Ainda não abrimos a boca e já ela se abre de espanto
T18 Março 2017
Cantinas do Serrão

Manuel Serrão

O restaurante Cá-Te-Espero em Rebordões, na estrada, antiga, mas que ainda muitos leva de Santo Tirso a Guimarães, é um santuário regional.

O restaurante Cá-Te-Espero em Rebordões, na estrada, antiga, mas que ainda muitos leva de Santo Tirso a Guimarães, é um santuário regional como já não há muitos, mesmo no chamado Portugal profundo. Na última vez que lá estive, com o meu amigo Mário Jorge, da Adalberto Estampados, chegamos muito depois da hora marcada… mas ainda nos esperavam e ainda bem que foi mais um almoço épico. Ainda por cima na paz do Senhor à hora a que se deu.

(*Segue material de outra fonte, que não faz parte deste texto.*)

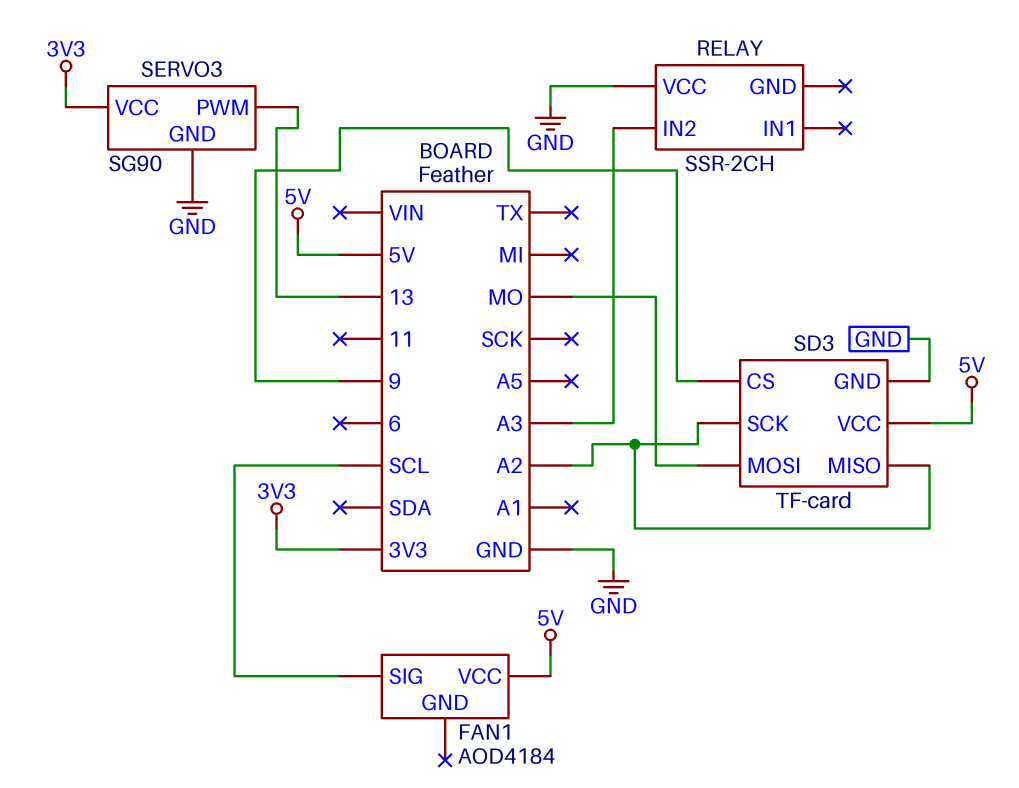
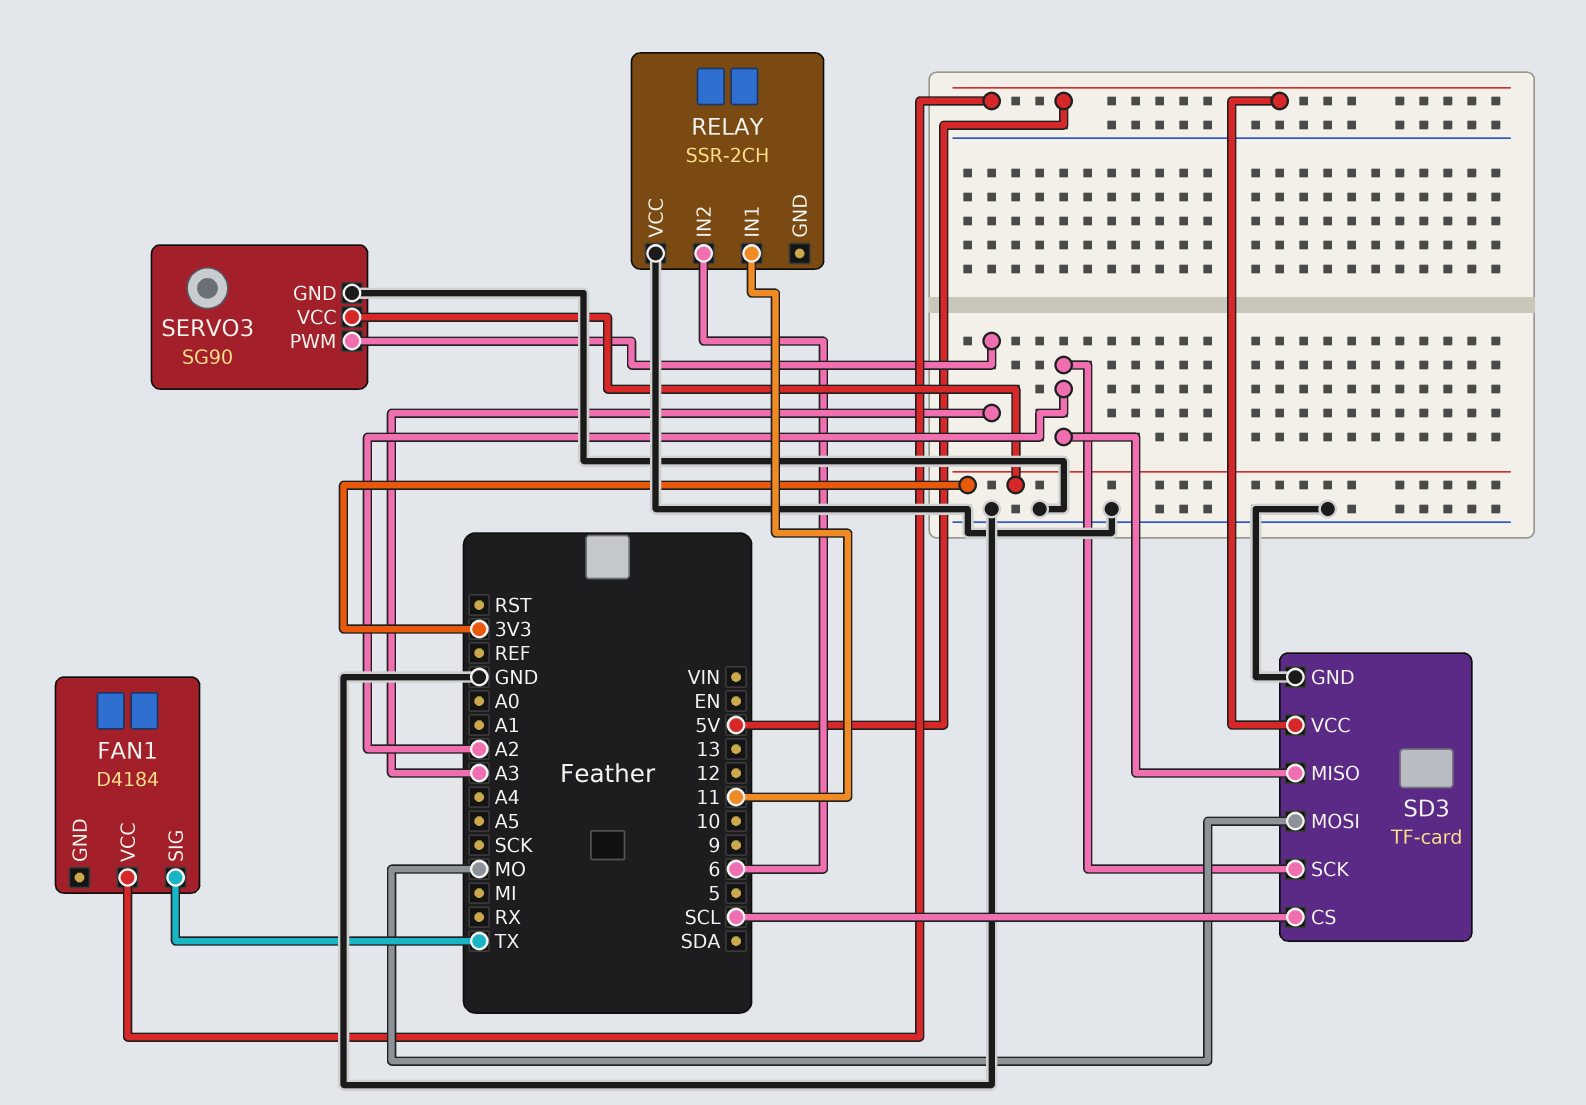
FAN1: AOD4184 -> D4184
FAN1 pin SIG: SCL -> TX
RELAY pin IN1: none -> 11
RELAY pin IN2: A3 -> 6
SD3 pin CS: 9 -> SCL
SERVO3 pin PWM: 13 -> A3

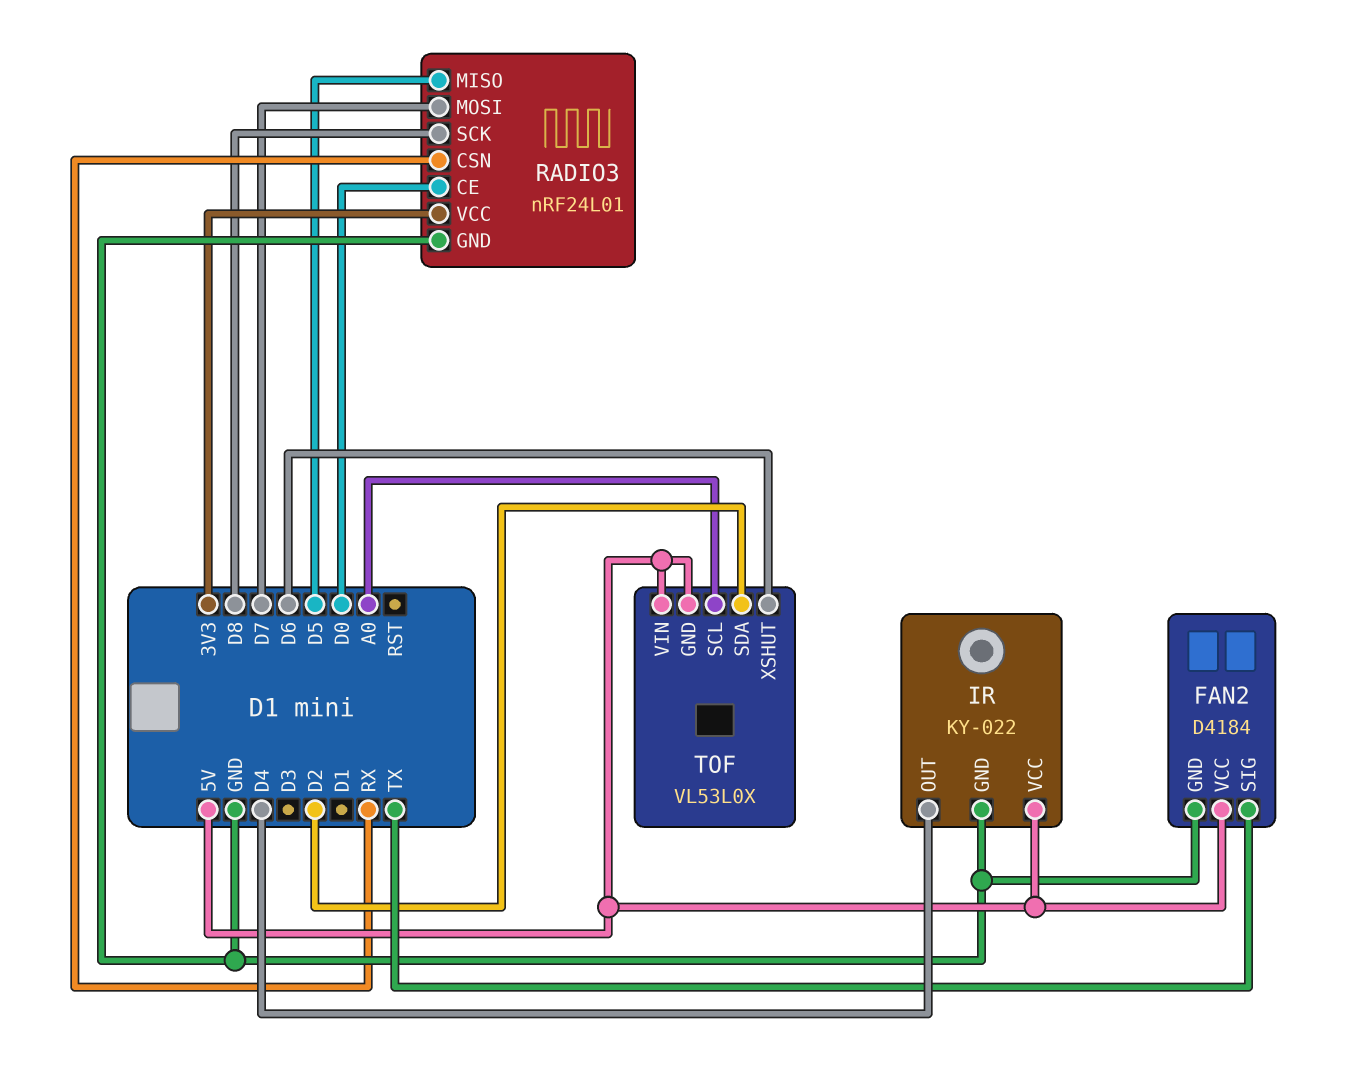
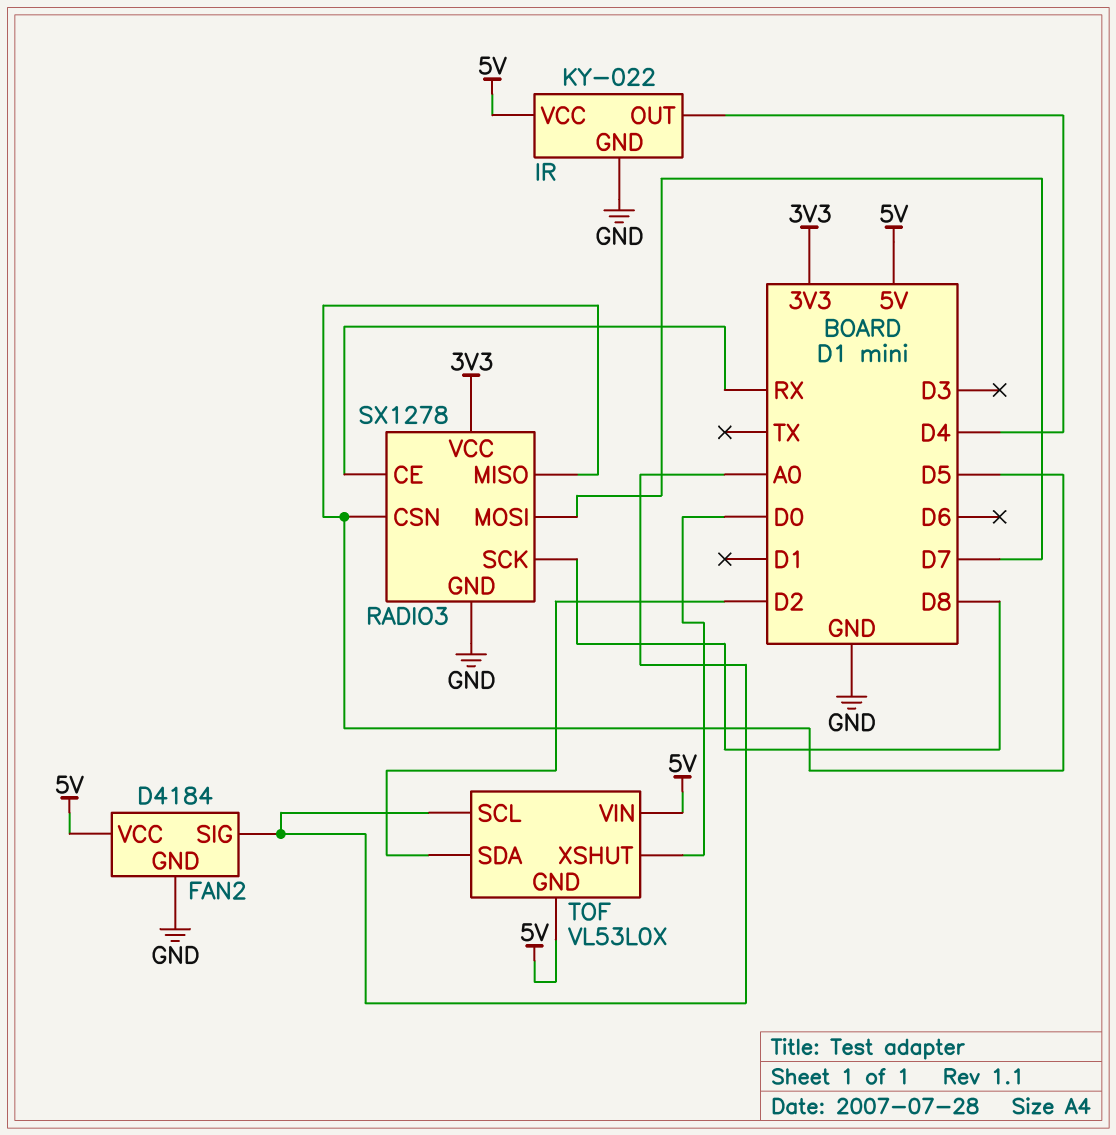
FAN2 pin SIG: TX -> A0
RADIO3: nRF24L01 -> SX1278
RADIO3 pin CE: D0 -> RX
RADIO3 pin CSN: RX -> D5
TOF pin XSHUT: D6 -> D0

Este Cá-Te-Espero dos dias de hoje é fruto do trabalho e da videira de um homem, António Sampaio, que enviuvou cedo, mas também cedo percebeu que a melhor maneira de homenagear a mulher amada era manter viva a chama do restaurante que ela pôs de pé. Com a colaboração inestimável da descendência, os clientes formam uma espécie de nova família que lá é esperada quase todos os dias.

Numa ementa cuidadosamente manuscrita, onde todos os dias inscreve o que chegou fresquinho da horta, da lota ou do talho, “que nesta casa não entra nada recesso”, são muitos os pratos que não se encontram nos restaurantes citadinos. Os clientes já dispensam o cardápio, fartos de saber o que podem escolher e não raro, entregam-se nas mãos do senhor António, farto que ele está de saber do que gostam.

Para quem arriba de novo, como eu arribei, está reservado um tratamento de choque. Não se sabendo as preferências do caloiro e como a última coisa que se quer no Cá-Te-Espero é que a comida não seja do agrado do comensal, ainda nem sequer abrimos a boca para um primeiro pedido e já ela se abre toda, de espanto, pelo carrossel que é literalmente despejado na mesa.

Cá-Te-Espero
O restaurante Cá-Te-Espero é um santuário regional como já não há muitos

Sem que possamos usar da palavra em nossa defesa (ou na defesa de alguma contenção, na verdade impossível) começam a aterrar as favas com chouriço, o grão de bico, os sonhos de bacalhau, os rissóis de marisco, o presunto laminado, várias espécies de pão e de queijo e quando já achamos que nos vai ser permitido respirar um segundo, dão entrada os “bocadinhos”.

Um bocadinho de alheira de caça, um bocadinho de tripas, um bocadinho de ossos de assuã, um bocadinho de moelas, um bocadinho de pernil… e por aqui me fico que por lá me ia ficando.
Como não me deixaram, ainda experimentei os filetes de pescada de uma frescura notável e já a fugir, refugiei-me no pernil, a pensar que viria outra vez o bocadinho. Acontece que guardado já estava o bocadinho, pelo que foi mesmo o bocado que veio, à espera que eu o comesse… E sou eu lá homem de desfeitas !

Diga-se em abono da verdade que quando dei por mim a tentar fintar as rabanadas, até já os da casa fecharam os olhos, conscientes da desgraça em que me tinham metido. Que só não foi maior, porque a opção por um verdinho caseiro se revelou de uma prudência assisada.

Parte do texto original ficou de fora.